**What you have to do**
Retype all the lines below word for word, leaving the pictures out.

**Entries provided**
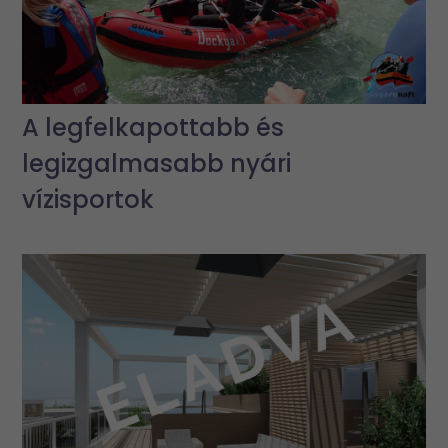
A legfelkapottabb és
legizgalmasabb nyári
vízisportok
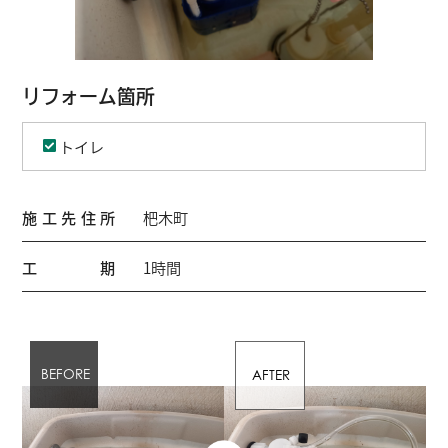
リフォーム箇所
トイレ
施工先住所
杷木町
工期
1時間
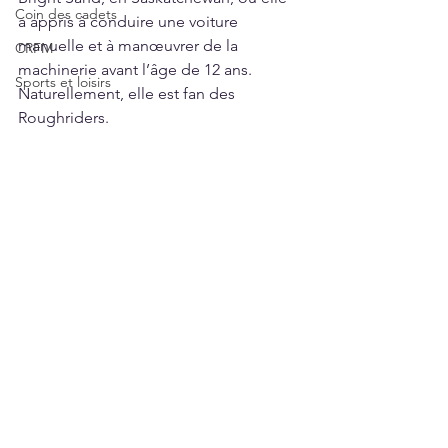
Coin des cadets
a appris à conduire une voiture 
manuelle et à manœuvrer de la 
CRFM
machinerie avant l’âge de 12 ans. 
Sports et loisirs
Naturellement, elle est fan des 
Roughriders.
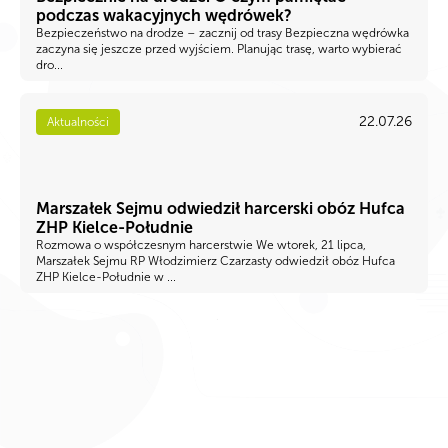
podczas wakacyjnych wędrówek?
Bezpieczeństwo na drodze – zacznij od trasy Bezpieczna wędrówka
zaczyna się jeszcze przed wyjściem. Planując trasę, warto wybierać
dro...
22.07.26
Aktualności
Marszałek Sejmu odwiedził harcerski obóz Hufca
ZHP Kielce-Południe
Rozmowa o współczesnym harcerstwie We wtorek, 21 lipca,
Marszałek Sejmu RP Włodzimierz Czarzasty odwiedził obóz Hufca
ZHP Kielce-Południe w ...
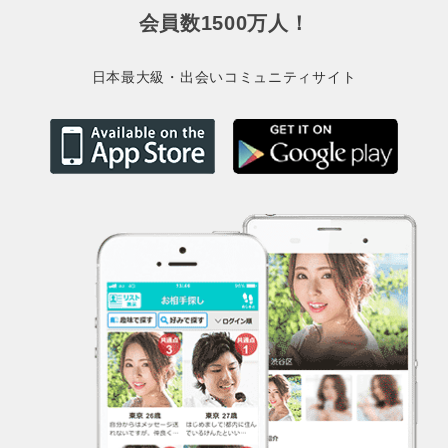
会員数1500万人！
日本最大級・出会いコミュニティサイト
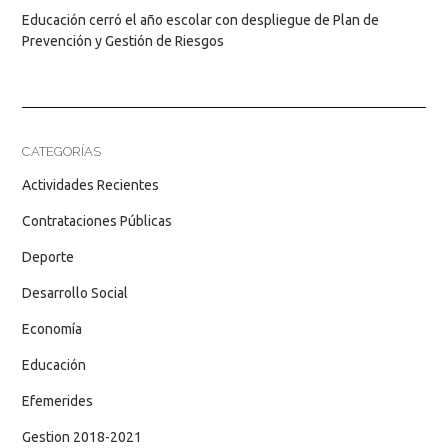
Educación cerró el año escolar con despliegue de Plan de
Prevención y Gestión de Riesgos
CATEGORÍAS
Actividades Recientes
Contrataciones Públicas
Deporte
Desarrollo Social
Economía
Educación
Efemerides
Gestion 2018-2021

**Response area**
A legfelkapottabb és
legizgalmasabb nyári
vízisportok
リフォーム箇所
トイレ
施工先住所
杷木町
工期
1時間
Coin des cadets
a appris à conduire une voiture 
manuelle et à manœuvrer de la 
CRFM
machinerie avant l’âge de 12 ans. 
Sports et loisirs
Naturellement, elle est fan des 
Roughriders.
podczas wakacyjnych wędrówek?
Bezpieczeństwo na drodze – zacznij od trasy Bezpieczna wędrówka
zaczyna się jeszcze przed wyjściem. Planując trasę, warto wybierać
dro...
22.07.26
Aktualności
Marszałek Sejmu odwiedził harcerski obóz Hufca
ZHP Kielce-Południe
Rozmowa o współczesnym harcerstwie We wtorek, 21 lipca,
Marszałek Sejmu RP Włodzimierz Czarzasty odwiedził obóz Hufca
ZHP Kielce-Południe w ...
会員数1500万人！
日本最大級・出会いコミュニティサイト
Educación cerró el año escolar con despliegue de Plan de
Prevención y Gestión de Riesgos
CATEGORÍAS
Actividades Recientes
Contrataciones Públicas
Deporte
Desarrollo Social
Economía
Educación
Efemerides
Gestion 2018-2021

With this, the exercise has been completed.